Lettres de Pline le Jeune/Tome premier/Panckoucke 1826/XI. À Julius Genitor

Traduction par Louis de Sacy revue et corrigée par Jules Pierrot.
éditeur Panckoucke (p. 215-219).
XI.
Pline à Julius Genitor.

C’est le caractère de notre Artémidore d’exagérer toujours les services que lui rendent ses amis. Il est vrai qu’il a reçu de moi celui dont il vous a parlé ; mais il l’estime beaucoup plus qu’il ne vaut. Les philosophes avaient été chassés de Rome[1] : j’allai le trouver dans une maison qu’il avait aux portes de la ville : j’étais alors préteur, ce qui rendait ma visite plus remarquable et plus dangereuse. Il avait besoin d’une somme considérable, pour acquitter des dettes contractées par les plus honorables motifs : plusieurs de ses amis, riches et puissans, n’avaient pas l’air de sentir son embarras ; moi, j’empruntai la somme, et je lui en fis don. Et au moment où je lui rendais ce service, on venait d’envoyer à la mort ou en exil sept de mes amis : Senecion, Rusticus, Helvidius n’étaient plus : Mauricus, Gratilla, Arria, Fannia, avaient été bannis. La foudre tombée tant de fois autour de moi semblait menacer ma tête du même sort. Cependant je ne crois pas avoir mérité la gloire qu’il m’accorde : je n’ai fait qu’éviter la honte. Songez que C. Musonius, son beau-père, outre l’admiration qu’il excitait en moi, m’avait encore inspiré une tendresse aussi vive que pouvait le permettre la distance de nos âges : songez qu’Artémidore lui-même était déjà l’un de mes plus intimes amis, quand je servais, en qualité de tribun, dans l’armée de Syrie. C’est le premier témoignage que j’aie donné d’un assez heureux naturel, de montrer du goût pour un sage, ou du moins pour un homme qui ressemble si fort à ceux que l’on honore de ce nom : il est certain, qu’entre tous nos philosophes, vous en trouverez difficilement un ou deux aussi sincères, aussi vrais que lui. Je ne vous parle point de son courage à supporter l’excès de la chaleur et du froid. Je ne vous dis point qu’il est infatigable dans les plus rudes travaux ; que les plaisirs de la table lui sont inconnus, et qu’il ne permet pas plus à ses yeux qu’à ses désirs. Ces qualités pourraient briller dans un autre : chez lui, elles ne sont presque rien, comparées à ses autres vertus. Il doit à ces vertus la préférence que Musonius lui donna sur des rivaux de tous les rangs, lorsqu’il le choisit pour gendre.

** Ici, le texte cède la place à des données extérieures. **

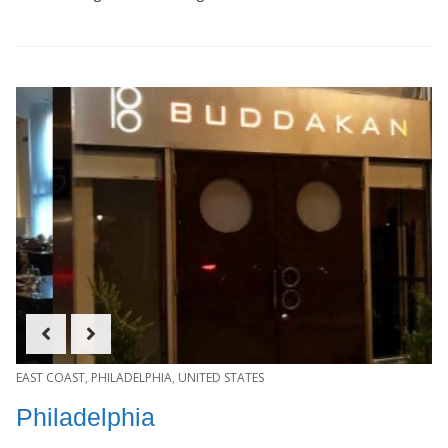
EAST COAST
,
PHILADELPHIA
,
UNITED STATES
Philadelphia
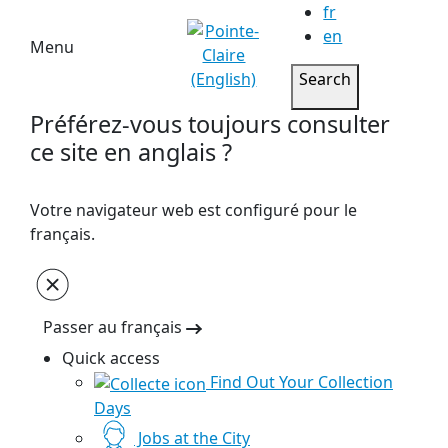
fr
en
Menu
Search
Préférez-vous toujours consulter
ce site en anglais ?
Votre navigateur web est configuré pour le
français.
Passer au français
Quick access
Find Out Your Collection
Days
Jobs at the City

Je ne puis rappeler ces souvenirs, sans être flatté des louanges dont il me comble dans le monde et surtout auprès de vous. Et cependant, je crains (pour finir comme j’ai commencé), je crains qu’il ne passe la mesure, entraîné, comme il l’est toujours, par son caractère généreux. Cet homme, d’ailleurs si sage, a un défaut, bien honorable sans doute, mais qui n’en est pas moins un défaut : c’est d’estimer ses amis au delà de leur valeur. Adieu.


  1. Chassés de Rome. Les philosophes avaient été bannis de Rome et de l’Italie par un édit de Domitien. Le prétexte de ce châtiment était l’éloge de Thraséas et d’Helvidius, dont Junius Rusticus s’était rendu coupable et qu’il avait payé de sa vie. Cette apologie de deux hommes de bien fut regardée comme une conspiration, dont les savans et les philosophes passèrent pour complices.